When you have legacy infrastructure that requires specific commands to be run after provisioning.
Commands
Initializes the Terraform working directory and downloads necessary provider plugins.
Terminal
terraform init
Expected OutputExpected
Initializing the backend... Initializing provider plugins... - Finding latest version of hashicorp/aws... - Installing hashicorp/aws v4.0.0... - Installed hashicorp/aws v4.0.0 (signed by HashiCorp) Terraform has been successfully initialized!
Applies the Terraform configuration to create or update infrastructure, including running any provisioners defined.
Terminal
terraform apply
Expected OutputExpected
Terraform used the selected providers to generate the following execution plan. Plan: 1 to add, 0 to change, 0 to destroy. Do you want to perform these actions? Terraform will perform the actions described above. Terraform will perform the following actions: # aws_instance.example will be created + resource "aws_instance" "example" { + ami = "ami-0c55b159cbfafe1f0" + instance_type = "t2.micro" + provisioner "local-exec" { + command = "echo Hello from provisioner" } } Plan: 1 to add, 0 to change, 0 to destroy. Do you want to perform these actions? Terraform will perform the actions described above.
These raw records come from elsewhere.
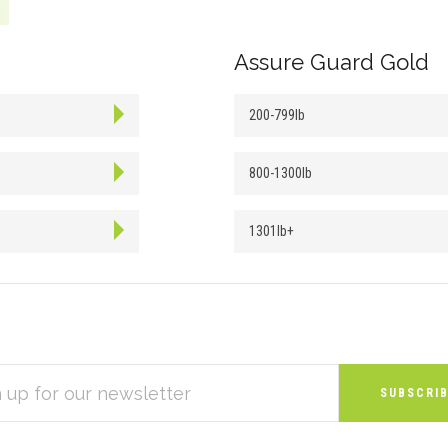
Assure Guard Gold
200-799lb
800-1300lb
1301lb+
S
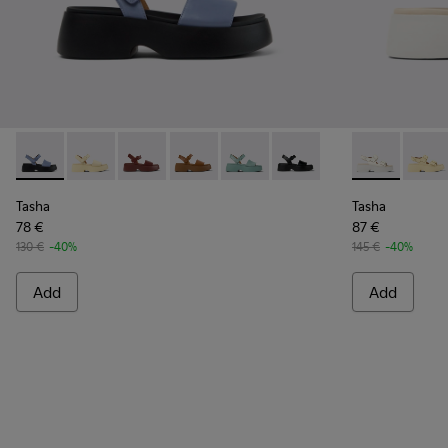
Tasha - K201659-015 - Blue
Tasha - K201659-013 - Yellow Leather Sandals for W
Tasha - K201659-012 - Burgundy Leather Sand
Tasha - K201659-011 - Brown Leather 
Tasha - K201659-008 - Green L
Tasha - K201659-006 - B
Tasha - K201
Tasha 
Tasha
Tasha
78 €
87 €
130 €
-40%
145 €
-40%
Add
Add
Enter a value: yes aws_instance.example: Creating... aws_instance.example: Provisioning with 'local-exec'... Hello from provisioner aws_instance.example: Creation complete after 10s [id=i-1234567890abcdef0] Apply complete! Resources: 1 added, 0 changed, 0 destroyed.
Destroys all resources managed by Terraform, cleaning up the infrastructure.
Terminal
terraform destroy
Expected OutputExpected
Terraform used the selected providers to generate the following execution plan. Plan: 0 to add, 0 to change, 1 to destroy. Do you really want to destroy all resources? Terraform will destroy the following resources: # aws_instance.example will be destroyed - resource "aws_instance" "example" { - id = "i-1234567890abcdef0" -> null } Plan: 0 to add, 0 to change, 1 to destroy. Do you want to perform these actions? Terraform will destroy all your managed infrastructure. Enter a value: yes aws_instance.example: Destroying... aws_instance.example: Destruction complete after 5s Destroy complete! Resources: 1 destroyed.
Key Concept

If you remember nothing else from this pattern, remember: provisioners can cause unpredictable failures and should only be used when no other Terraform resource or provider feature can do the job.

Common Mistakes
Using provisioners for routine configuration tasks that can be handled by cloud-init or configuration management tools.
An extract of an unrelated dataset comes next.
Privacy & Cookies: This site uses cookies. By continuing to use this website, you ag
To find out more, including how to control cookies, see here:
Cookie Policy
Provisioners run during apply and can fail, causing the whole Terraform run to fail and making infrastructure less stable.
Use cloud-init, user data scripts, or configuration management tools like Ansible or Chef instead of provisioners.
Relying on provisioners to fix resource dependencies or ordering.
Provisioners do not guarantee order beyond the resource they are attached to, leading to race conditions or partial failures.
Use Terraform resource dependencies and explicit depends_on to control resource creation order.
Ignoring errors from provisioners and assuming resources are fully configured.
Provisioner failures can leave resources in a partially configured state, causing runtime errors later.
Handle errors properly and consider retry mechanisms outside Terraform or avoid provisioners if possible.
Summary
terraform init prepares Terraform to manage infrastructure by downloading providers.
terraform apply creates resources and runs provisioners, but provisioners can cause failures.
terraform destroy cleans up resources, including those created with provisioners.